Dans une introduction de 89 pages, Pierre Anctil présente sa méthodologie et retrace l’histoire du Devoir de 1932 à 1947. Au début des années 1930, Le Devoir traverse une période difficile sur le plan économique. Henri Bourassa quitte la direction du journal en 1932, puisqu’il juge ne plus être l’homme de la situation. Il est alors remplacé par Georges Pelletier, le rédacteur en chef du quotidien depuis 1924. Différents moyens sont envisagés pour essayer de redresser la barre du journal, mais en fin de compte, c’est l’élection de l’Union nationale en 1936 qui permet d’améliorer le sort du Devoir. À partir de ce moment, l’entreprise éditrice bénéficie de généreux contrats publics de la part du gouvernement provincial.
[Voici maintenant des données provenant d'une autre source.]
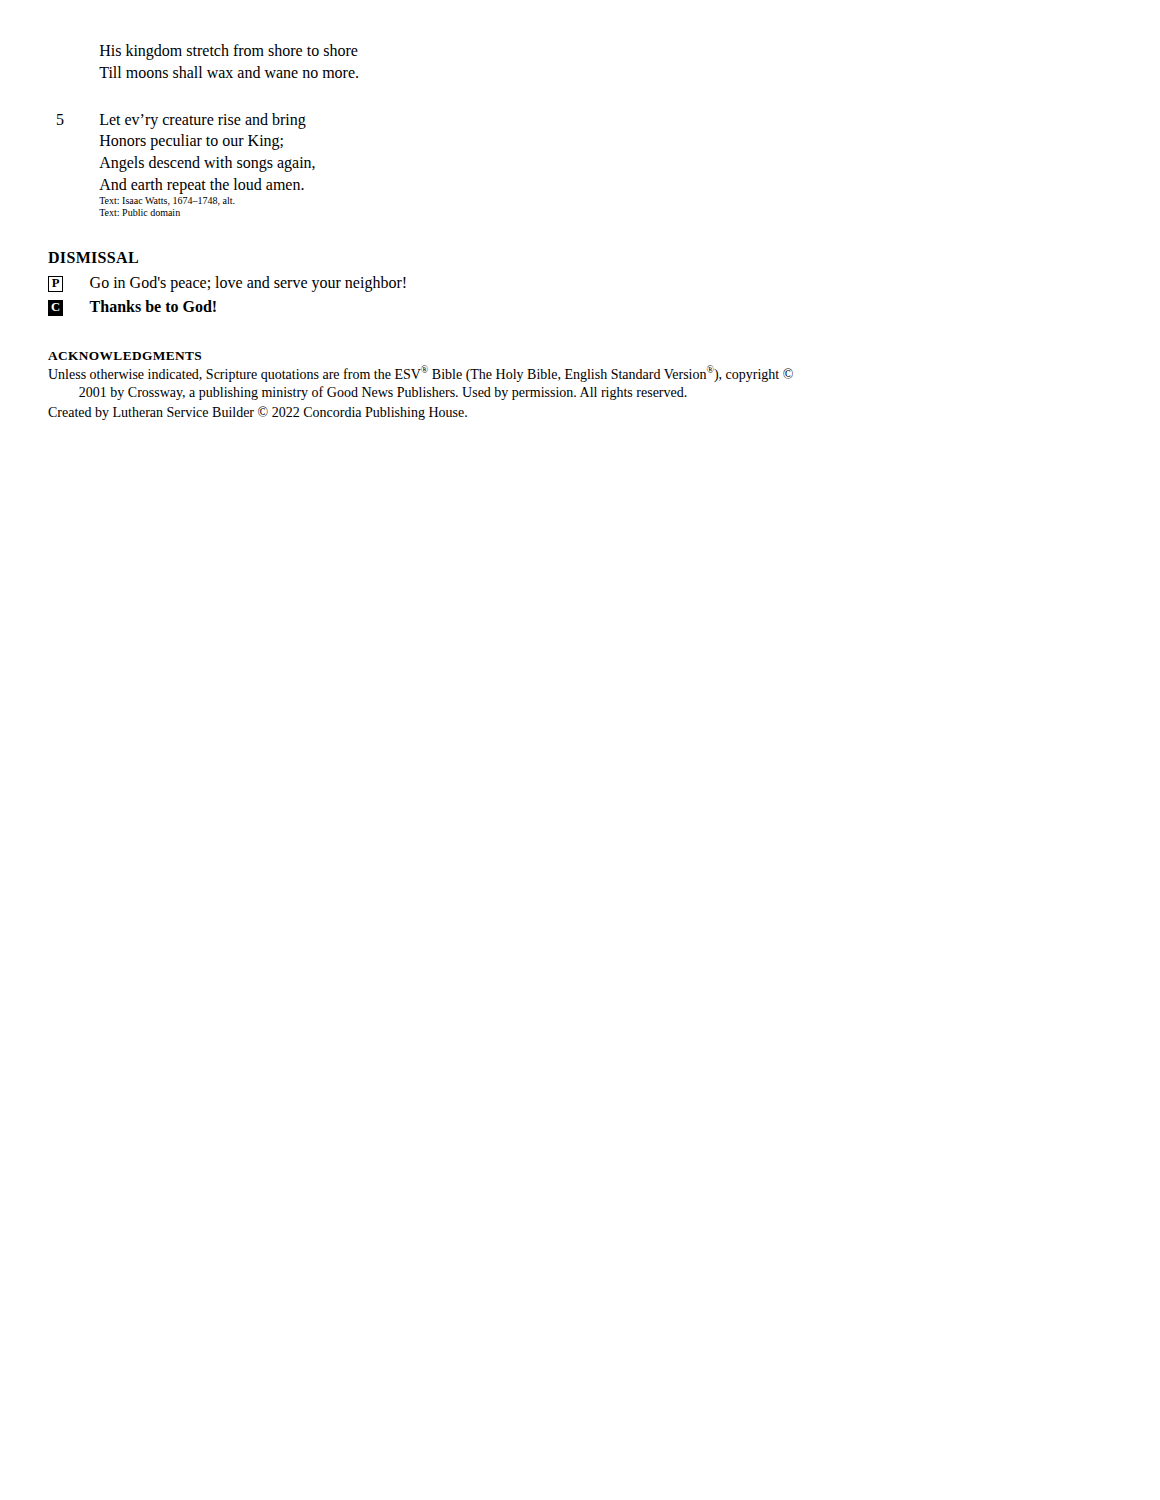His kingdom stretch from shore to shore
Till moons shall wax and wane no more.
5
Let ev’ry creature rise and bring
Honors peculiar to our King;
Angels descend with songs again,
And earth repeat the loud amen.
Text: Isaac Watts, 1674–1748, alt.
Text: Public domain
DISMISSAL
P
Go in God's peace; love and serve your neighbor!
C
Thanks be to God!
ACKNOWLEDGMENTS
Unless otherwise indicated, Scripture quotations are from the ESV® Bible (The Holy Bible, English Standard Version®), copyright © 2001 by Crossway, a publishing ministry of Good News Publishers. Used by permission. All rights reserved.
Created by Lutheran Service Builder © 2022 Concordia Publishing House.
Ensuite, Pierre Anctil dresse le portrait des grands enjeux idéologiques défendus dans Le Devoir de 1932 à 1947 et il présente les éditorialistes en poste au journal durant cette période. Dans les faits, 70 % des éditoriaux publiés au Devoir entre 1932 et 1947 sont écrits par trois hommes, soit 1965 par Omer Héroux, 820 par Louis Dupire et 421 par Georges Pelletier. Omer Héroux écrit les éditoriaux sur la situation administrative du journal, sur les relations internationales, sur les minorités francophones hors-Québec et sur l’évolution culturelle au Canada français. Louis Dupire, pour sa part, rédige les éditoriaux qui traitent de Montréal. Il souhaite un aménagement urbain à grande échelle, une saine gestion des affaires municipales et de meilleures conditions pour les francophones. Enfin, Georges Pelletier écrit sur les grandes questions morales auxquelles le Canada français doit faire face.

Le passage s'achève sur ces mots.